[Saved data entries]

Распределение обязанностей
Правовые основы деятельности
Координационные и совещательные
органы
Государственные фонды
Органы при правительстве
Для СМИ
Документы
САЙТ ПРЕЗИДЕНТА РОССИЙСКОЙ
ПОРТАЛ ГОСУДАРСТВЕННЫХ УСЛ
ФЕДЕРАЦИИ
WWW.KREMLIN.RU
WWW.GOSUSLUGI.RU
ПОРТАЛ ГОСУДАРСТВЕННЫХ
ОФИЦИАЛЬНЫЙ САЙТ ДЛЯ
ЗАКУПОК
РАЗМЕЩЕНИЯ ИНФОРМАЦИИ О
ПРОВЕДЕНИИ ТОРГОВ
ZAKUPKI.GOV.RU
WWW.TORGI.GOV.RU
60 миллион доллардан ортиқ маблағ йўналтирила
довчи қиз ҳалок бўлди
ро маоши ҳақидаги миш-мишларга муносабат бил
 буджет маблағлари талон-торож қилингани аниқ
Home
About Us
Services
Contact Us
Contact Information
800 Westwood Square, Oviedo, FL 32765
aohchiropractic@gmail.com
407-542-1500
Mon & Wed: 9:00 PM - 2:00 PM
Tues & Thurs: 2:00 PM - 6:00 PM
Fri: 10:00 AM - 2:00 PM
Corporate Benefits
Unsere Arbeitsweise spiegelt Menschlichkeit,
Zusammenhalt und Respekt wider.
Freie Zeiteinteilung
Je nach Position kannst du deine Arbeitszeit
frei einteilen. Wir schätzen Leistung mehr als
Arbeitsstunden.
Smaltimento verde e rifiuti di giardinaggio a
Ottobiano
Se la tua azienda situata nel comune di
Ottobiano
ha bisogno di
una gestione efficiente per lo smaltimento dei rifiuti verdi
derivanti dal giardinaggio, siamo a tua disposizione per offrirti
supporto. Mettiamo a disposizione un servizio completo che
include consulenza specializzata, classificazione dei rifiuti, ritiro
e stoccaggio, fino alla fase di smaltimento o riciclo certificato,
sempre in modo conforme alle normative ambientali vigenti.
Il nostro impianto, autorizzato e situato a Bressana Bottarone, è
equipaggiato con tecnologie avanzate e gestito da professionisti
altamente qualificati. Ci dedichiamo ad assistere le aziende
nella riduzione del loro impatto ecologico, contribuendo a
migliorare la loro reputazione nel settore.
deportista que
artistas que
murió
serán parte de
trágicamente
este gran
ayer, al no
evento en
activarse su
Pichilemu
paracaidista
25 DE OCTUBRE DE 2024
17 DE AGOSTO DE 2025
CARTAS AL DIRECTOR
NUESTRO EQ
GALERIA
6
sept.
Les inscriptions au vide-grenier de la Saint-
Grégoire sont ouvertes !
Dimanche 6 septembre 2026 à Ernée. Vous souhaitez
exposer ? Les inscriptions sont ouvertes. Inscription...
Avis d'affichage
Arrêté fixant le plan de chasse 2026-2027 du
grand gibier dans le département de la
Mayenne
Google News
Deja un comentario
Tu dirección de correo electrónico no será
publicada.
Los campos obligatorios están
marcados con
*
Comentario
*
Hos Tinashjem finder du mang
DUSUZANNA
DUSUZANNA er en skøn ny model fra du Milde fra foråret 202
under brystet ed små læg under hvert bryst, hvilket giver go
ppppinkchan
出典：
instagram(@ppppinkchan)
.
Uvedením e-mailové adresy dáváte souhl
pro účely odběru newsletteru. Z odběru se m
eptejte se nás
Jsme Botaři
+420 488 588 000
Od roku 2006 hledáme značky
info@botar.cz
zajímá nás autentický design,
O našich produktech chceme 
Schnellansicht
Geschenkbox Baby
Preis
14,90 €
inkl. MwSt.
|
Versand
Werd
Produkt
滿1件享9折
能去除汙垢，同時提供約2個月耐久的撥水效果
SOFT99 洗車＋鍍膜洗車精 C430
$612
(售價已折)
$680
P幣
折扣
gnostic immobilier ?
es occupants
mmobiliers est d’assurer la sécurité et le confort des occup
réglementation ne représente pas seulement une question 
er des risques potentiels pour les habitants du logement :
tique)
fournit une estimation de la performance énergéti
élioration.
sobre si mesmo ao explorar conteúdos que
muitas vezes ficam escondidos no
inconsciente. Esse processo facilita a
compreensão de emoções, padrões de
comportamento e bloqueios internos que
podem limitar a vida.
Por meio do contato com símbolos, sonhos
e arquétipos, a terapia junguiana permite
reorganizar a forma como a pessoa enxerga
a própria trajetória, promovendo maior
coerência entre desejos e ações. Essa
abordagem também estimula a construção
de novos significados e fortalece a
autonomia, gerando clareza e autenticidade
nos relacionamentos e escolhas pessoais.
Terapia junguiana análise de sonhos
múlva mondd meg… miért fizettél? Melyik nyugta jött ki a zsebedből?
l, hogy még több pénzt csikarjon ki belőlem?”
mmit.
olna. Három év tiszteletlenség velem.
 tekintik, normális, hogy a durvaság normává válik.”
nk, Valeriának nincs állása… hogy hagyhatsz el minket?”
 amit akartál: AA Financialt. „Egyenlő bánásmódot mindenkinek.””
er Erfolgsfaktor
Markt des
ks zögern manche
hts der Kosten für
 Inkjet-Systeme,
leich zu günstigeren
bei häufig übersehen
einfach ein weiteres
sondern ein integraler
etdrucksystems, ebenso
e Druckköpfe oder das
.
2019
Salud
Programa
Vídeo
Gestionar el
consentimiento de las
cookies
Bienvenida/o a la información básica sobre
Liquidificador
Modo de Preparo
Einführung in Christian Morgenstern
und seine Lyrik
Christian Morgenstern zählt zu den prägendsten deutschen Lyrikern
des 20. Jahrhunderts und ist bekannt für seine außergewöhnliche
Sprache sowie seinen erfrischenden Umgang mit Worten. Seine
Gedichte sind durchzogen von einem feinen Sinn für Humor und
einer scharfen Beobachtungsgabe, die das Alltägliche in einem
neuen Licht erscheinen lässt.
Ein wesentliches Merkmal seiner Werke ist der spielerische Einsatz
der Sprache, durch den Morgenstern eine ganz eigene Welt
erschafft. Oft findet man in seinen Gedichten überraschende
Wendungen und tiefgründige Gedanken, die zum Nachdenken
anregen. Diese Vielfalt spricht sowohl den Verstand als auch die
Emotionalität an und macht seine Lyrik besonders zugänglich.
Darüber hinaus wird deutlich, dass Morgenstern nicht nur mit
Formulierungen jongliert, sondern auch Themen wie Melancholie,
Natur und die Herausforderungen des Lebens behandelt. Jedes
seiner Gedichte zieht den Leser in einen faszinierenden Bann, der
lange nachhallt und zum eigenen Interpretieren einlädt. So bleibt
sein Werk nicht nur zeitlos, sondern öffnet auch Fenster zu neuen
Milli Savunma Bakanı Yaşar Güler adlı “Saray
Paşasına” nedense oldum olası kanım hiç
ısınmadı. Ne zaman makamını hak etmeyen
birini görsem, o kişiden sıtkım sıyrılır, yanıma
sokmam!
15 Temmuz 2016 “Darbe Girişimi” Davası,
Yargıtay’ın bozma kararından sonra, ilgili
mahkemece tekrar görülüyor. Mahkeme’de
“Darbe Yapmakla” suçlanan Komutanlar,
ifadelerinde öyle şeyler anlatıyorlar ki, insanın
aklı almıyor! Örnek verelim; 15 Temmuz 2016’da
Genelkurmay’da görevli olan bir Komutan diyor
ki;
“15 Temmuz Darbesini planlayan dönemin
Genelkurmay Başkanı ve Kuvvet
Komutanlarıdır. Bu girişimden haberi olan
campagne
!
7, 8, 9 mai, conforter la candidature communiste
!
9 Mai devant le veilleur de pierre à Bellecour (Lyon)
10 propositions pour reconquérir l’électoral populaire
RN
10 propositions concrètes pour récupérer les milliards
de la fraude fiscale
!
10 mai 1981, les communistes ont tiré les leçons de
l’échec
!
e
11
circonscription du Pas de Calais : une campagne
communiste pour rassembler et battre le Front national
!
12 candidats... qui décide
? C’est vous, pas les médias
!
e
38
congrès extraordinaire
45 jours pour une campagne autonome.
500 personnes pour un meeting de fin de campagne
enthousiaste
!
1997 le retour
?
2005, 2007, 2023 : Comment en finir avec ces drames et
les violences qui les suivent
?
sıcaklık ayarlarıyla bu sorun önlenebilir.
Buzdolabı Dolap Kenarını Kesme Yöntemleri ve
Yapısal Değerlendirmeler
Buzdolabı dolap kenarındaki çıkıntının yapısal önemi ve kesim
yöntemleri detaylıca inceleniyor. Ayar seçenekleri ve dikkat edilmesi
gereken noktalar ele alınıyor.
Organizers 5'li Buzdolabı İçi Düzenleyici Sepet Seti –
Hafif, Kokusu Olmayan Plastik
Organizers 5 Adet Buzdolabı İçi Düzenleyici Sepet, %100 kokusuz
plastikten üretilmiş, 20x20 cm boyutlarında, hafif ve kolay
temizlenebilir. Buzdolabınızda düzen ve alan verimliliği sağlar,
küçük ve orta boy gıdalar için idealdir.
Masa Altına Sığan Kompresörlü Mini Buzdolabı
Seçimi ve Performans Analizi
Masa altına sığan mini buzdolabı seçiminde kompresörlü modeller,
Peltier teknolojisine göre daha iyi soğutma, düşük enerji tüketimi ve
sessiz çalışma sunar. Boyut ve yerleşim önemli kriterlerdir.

▶ _TASK BRIEF_
Convert the entries, from their first line through the line containing "Arbeitsstunden.", into a JSON list of strings with one string per line, leaving out any blank lines.

▶ _ANSWER TO THIS EXERCISE_
[
  "Распределение обязанностей",
  "Правовые основы деятельности",
  "Координационные и совещательные",
  "органы",
  "Государственные фонды",
  "Органы при правительстве",
  "Для СМИ",
  "Документы",
  "САЙТ ПРЕЗИДЕНТА РОССИЙСКОЙ",
  "ПОРТАЛ ГОСУДАРСТВЕННЫХ УСЛ",
  "ФЕДЕРАЦИИ",
  "WWW.KREMLIN.RU",
  "WWW.GOSUSLUGI.RU",
  "ПОРТАЛ ГОСУДАРСТВЕННЫХ",
  "ОФИЦИАЛЬНЫЙ САЙТ ДЛЯ",
  "ЗАКУПОК",
  "РАЗМЕЩЕНИЯ ИНФОРМАЦИИ О",
  "ПРОВЕДЕНИИ ТОРГОВ",
  "ZAKUPKI.GOV.RU",
  "WWW.TORGI.GOV.RU",
  "60 миллион доллардан ортиқ маблағ йўналтирила",
  "довчи қиз ҳалок бўлди",
  "ро маоши ҳақидаги миш-мишларга муносабат бил",
  " буджет маблағлари талон-торож қилингани аниқ",
  "Home",
  "About Us",
  "Services",
  "Contact Us",
  "Contact Information",
  "800 Westwood Square, Oviedo, FL 32765",
  "aohchiropractic@gmail.com",
  "407-542-1500",
  "Mon & Wed: 9:00 PM - 2:00 PM",
  "Tues & Thurs: 2:00 PM - 6:00 PM",
  "Fri: 10:00 AM - 2:00 PM",
  "Corporate Benefits",
  "Unsere Arbeitsweise spiegelt Menschlichkeit,",
  "Zusammenhalt und Respekt wider.",
  "Freie Zeiteinteilung",
  "Je nach Position kannst du deine Arbeitszeit",
  "frei einteilen. Wir schätzen Leistung mehr als",
  "Arbeitsstunden."
]